◆ REQUIRED WORK ◆
**1.** From the essay excerpt about Florida black bears, quote everything from "A year is a" down to "for wildlife conservation.".
**2.** Answer these questions using the essay excerpt about Florida black bears.
(a) How old was M34 when he was caught?
(b) In what month and year was he trapped?
(c) Where do the bears go after the scrub?

◆ DOCUMENT TEXT ◆
..............................
Excerpted from an essay by Joe Guthrie

When we caught him, M34 didn’t seem remarkable for anything other than for being a black bear making a living in south-central Florida. He was 2 ½ years old, weighing less than 200 lbs.

University of Kentucky’s Wade Ulrey and I trapped him in a patch of oak scrub in early October 2009, near the peak of the acorn harvest. The scrub draws bears during the fall, and in a good year they may work the food-rich patches for months, gorging on scrub oak acorns, hickory nuts and palmetto fruit.

We used fire lanes to search for fresh bear signs, so we knew a little about M34 before we caught him from following his tracks in the sand. We could not yet imagine how important that unassuming young male would become to us.

To Be a Bear

To be a bear in south-central Florida is to be constantly moving in search of the most easily available food. Before they focus on the scrub they are in the pine flatwoods, eating saw palmetto berries, and before that they search out the best wild grapes and blackberries. After the scrub, they go to the oak hammocks to take advantage of the live oak acorn drop, which typically occurs later in the fall.

A year is a cycle of shifting food resources for a bear, and the bears follow that cycle, changing habitat to track the fruiting of its favorite foods. Similar tracking occurs in males during the breeding season. So while the land must provide the food hotspots and plentiful habitat, it also must allow for easy travel between the hotspots. These are some of the reasons we talk about corridors as important landscape features for wildlife conservation.
..............................
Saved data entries
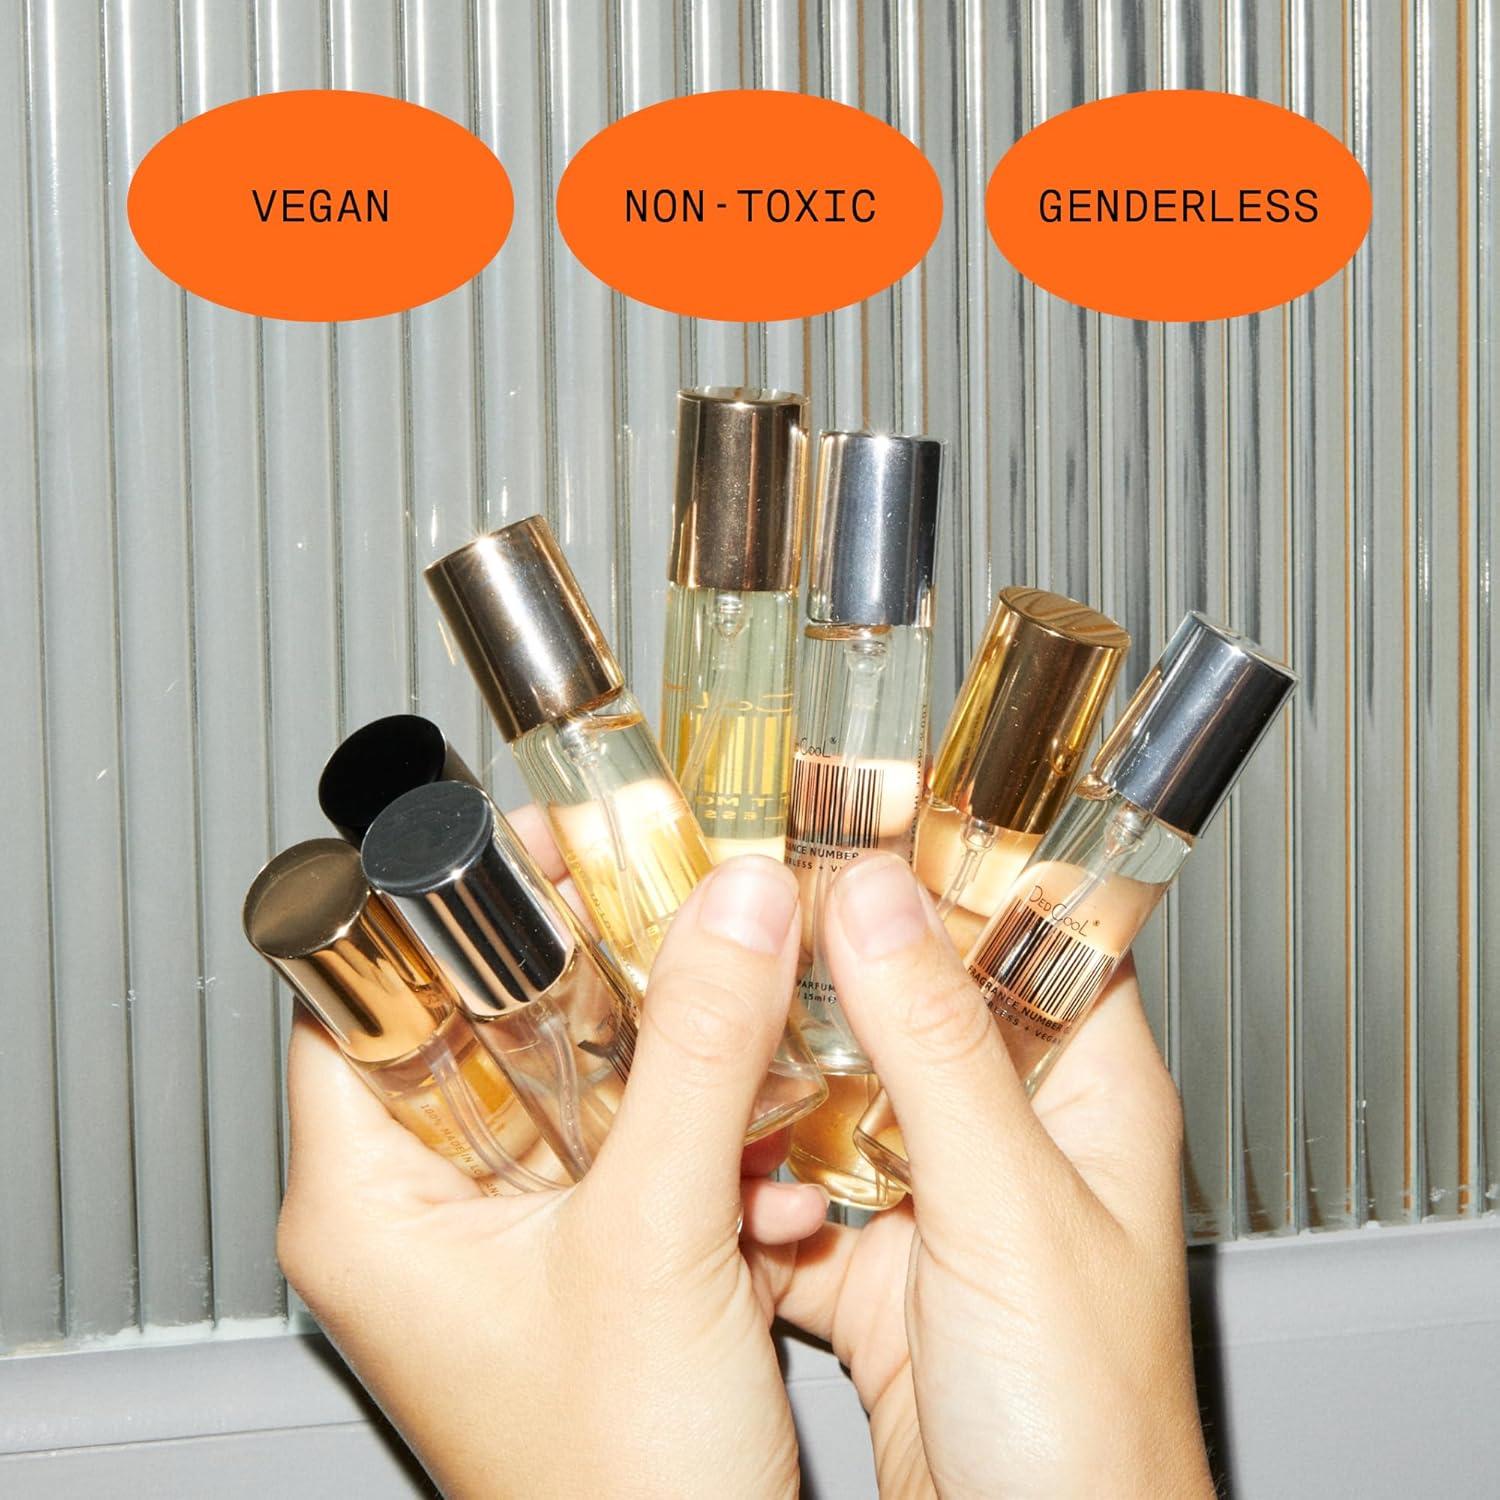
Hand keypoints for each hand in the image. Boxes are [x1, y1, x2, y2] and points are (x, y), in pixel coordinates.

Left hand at [277, 831, 827, 1499]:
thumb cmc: (615, 1492)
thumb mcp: (656, 1242)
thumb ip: (697, 1055)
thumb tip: (734, 905)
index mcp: (370, 1200)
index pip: (376, 990)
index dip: (460, 903)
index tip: (556, 842)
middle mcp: (428, 1207)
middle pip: (500, 1019)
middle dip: (613, 976)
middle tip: (682, 908)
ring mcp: (515, 1231)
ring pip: (589, 1076)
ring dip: (684, 1062)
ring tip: (752, 1040)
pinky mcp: (591, 1252)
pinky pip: (643, 1140)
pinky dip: (711, 1136)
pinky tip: (771, 1173)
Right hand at [762, 853, 1212, 1498]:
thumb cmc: (1092, 1438)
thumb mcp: (1013, 1212)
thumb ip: (942, 1052)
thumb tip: (879, 899)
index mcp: (1085, 1091)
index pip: (1025, 925)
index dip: (943, 860)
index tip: (847, 809)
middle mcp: (1010, 1131)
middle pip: (908, 998)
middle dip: (822, 964)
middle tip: (738, 910)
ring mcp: (936, 1195)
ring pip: (838, 1088)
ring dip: (773, 1071)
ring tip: (703, 1022)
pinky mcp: (874, 1263)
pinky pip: (790, 1185)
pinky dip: (746, 1178)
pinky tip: (709, 1165)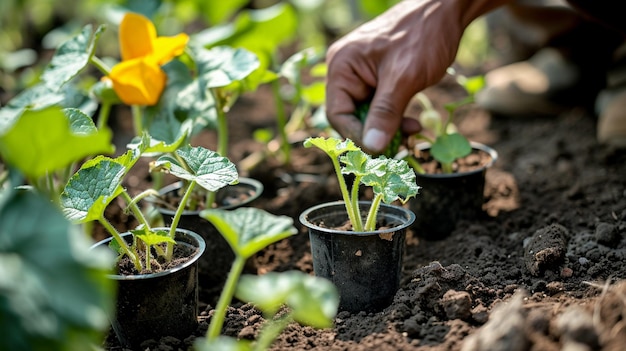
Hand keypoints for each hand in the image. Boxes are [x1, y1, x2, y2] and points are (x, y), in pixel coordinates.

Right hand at [325, 0, 504, 152]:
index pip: (338, 114)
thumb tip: (372, 148)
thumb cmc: (423, 36)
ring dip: (389, 128)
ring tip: (412, 131)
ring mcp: (362, 75)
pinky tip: (413, 123)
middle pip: (351, 117)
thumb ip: (386, 113)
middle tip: (401, 145)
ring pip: (369, 115)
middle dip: (376, 133)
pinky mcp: (379, 79)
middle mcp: (346, 72)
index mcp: (342, 67)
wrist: (446, 11)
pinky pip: (381, 107)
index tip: (380, 151)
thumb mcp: (404, 78)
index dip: (357, 136)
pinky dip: (395, 118)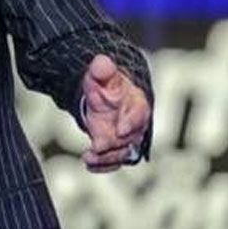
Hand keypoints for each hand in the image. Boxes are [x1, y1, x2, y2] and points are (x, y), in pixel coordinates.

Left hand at [80, 54, 149, 172]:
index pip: (139, 113)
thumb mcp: (102, 76)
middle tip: (99, 145)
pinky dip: (102, 166)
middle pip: (130, 138)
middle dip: (115, 143)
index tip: (121, 129)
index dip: (131, 122)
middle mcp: (135, 125)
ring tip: (89, 157)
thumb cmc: (107, 87)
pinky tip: (88, 163)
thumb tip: (101, 62)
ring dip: (106, 158)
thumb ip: (102, 70)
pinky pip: (113, 162)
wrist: (106, 100)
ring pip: (122, 153)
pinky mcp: (117, 151)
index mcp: (136, 104)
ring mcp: (127, 140)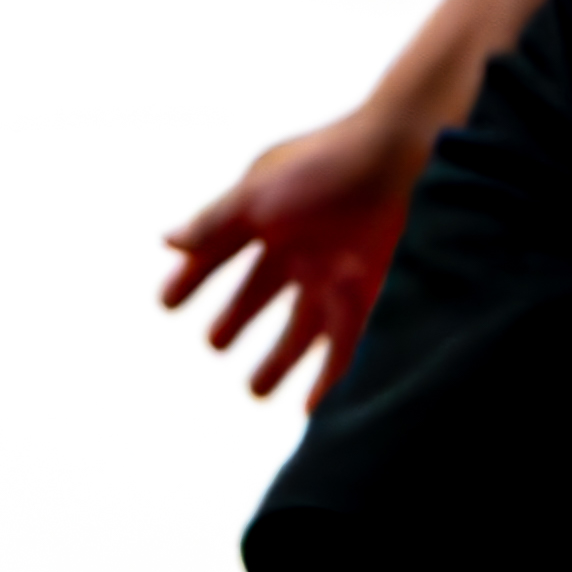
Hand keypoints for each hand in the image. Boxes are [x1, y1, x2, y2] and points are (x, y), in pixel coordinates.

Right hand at [157, 93, 434, 407]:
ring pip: (299, 329)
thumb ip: (214, 220)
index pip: (221, 250)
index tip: (166, 305)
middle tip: (214, 345)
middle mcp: (300, 247)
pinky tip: (309, 408)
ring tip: (255, 390)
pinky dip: (325, 381)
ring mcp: (334, 275)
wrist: (405, 163)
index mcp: (270, 215)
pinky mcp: (368, 299)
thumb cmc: (326, 167)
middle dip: (237, 318)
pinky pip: (343, 351)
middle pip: (260, 293)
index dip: (194, 276)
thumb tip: (166, 240)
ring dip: (278, 360)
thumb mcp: (260, 191)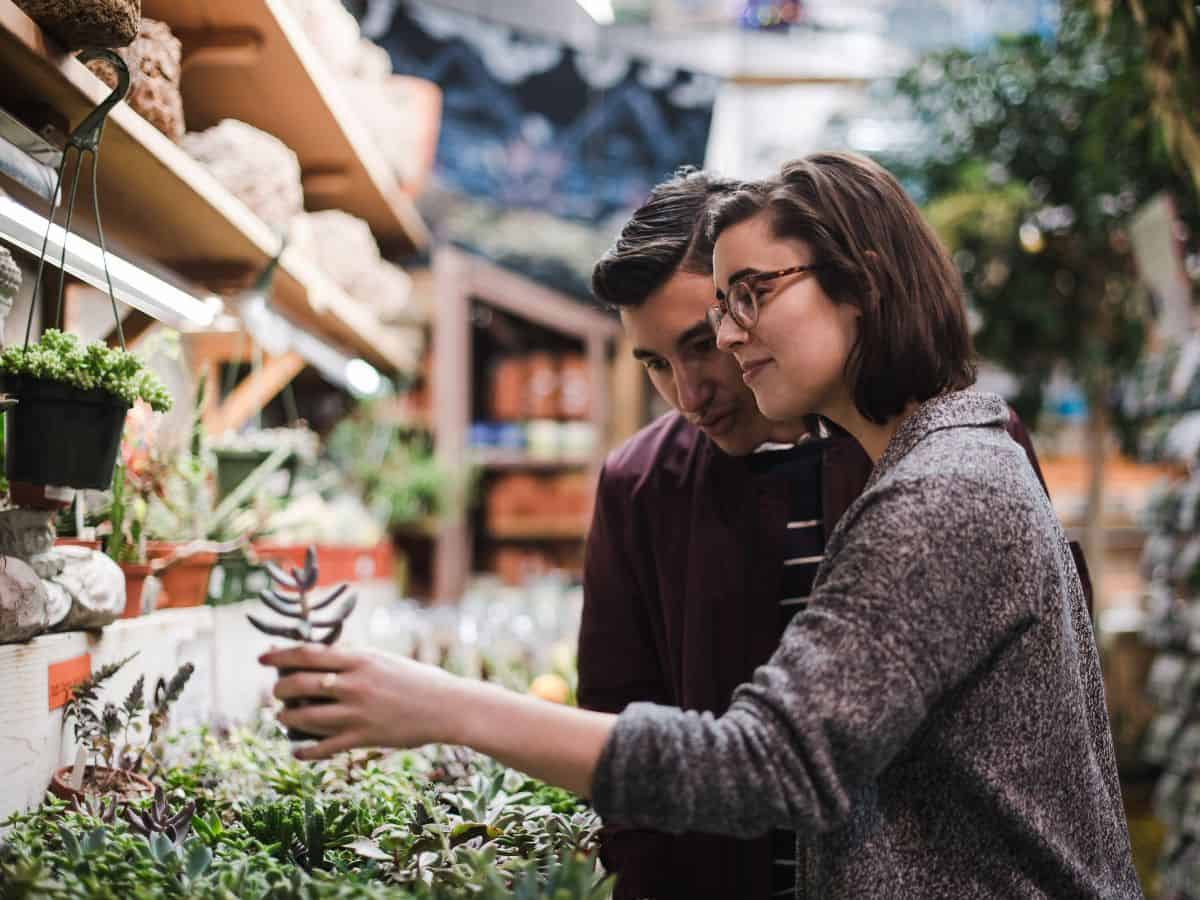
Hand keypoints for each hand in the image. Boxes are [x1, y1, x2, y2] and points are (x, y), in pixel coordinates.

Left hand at [259, 644, 466, 759]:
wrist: (446, 706)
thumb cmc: (417, 679)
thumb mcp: (384, 660)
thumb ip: (353, 659)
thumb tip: (320, 658)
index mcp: (359, 659)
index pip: (307, 654)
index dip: (279, 656)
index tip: (262, 659)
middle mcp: (354, 684)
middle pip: (298, 685)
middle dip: (279, 689)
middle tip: (276, 692)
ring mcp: (357, 713)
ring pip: (304, 717)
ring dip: (286, 718)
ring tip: (283, 718)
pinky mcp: (363, 738)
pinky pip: (323, 747)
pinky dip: (304, 749)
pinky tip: (298, 749)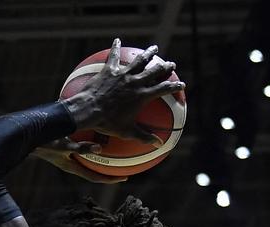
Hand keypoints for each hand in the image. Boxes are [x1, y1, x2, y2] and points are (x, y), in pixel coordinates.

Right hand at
..............................
◆ ANSWER LIST ◆
**1.**
A year is a cycle of shifting food resources for a bear, and the bears follow that cycle, changing habitat to track the fruiting of its favorite foods. Similar tracking occurs in males during the breeding season. So while the land must provide the food hotspots and plentiful habitat, it also must allow for easy travel between the hotspots. These are some of the reasons we talk about corridors as important landscape features for wildlife conservation.

**2.**
(a) 2 ½ years old
(b) Early October 2009
(c) To the oak hammocks, for the live oak acorn drop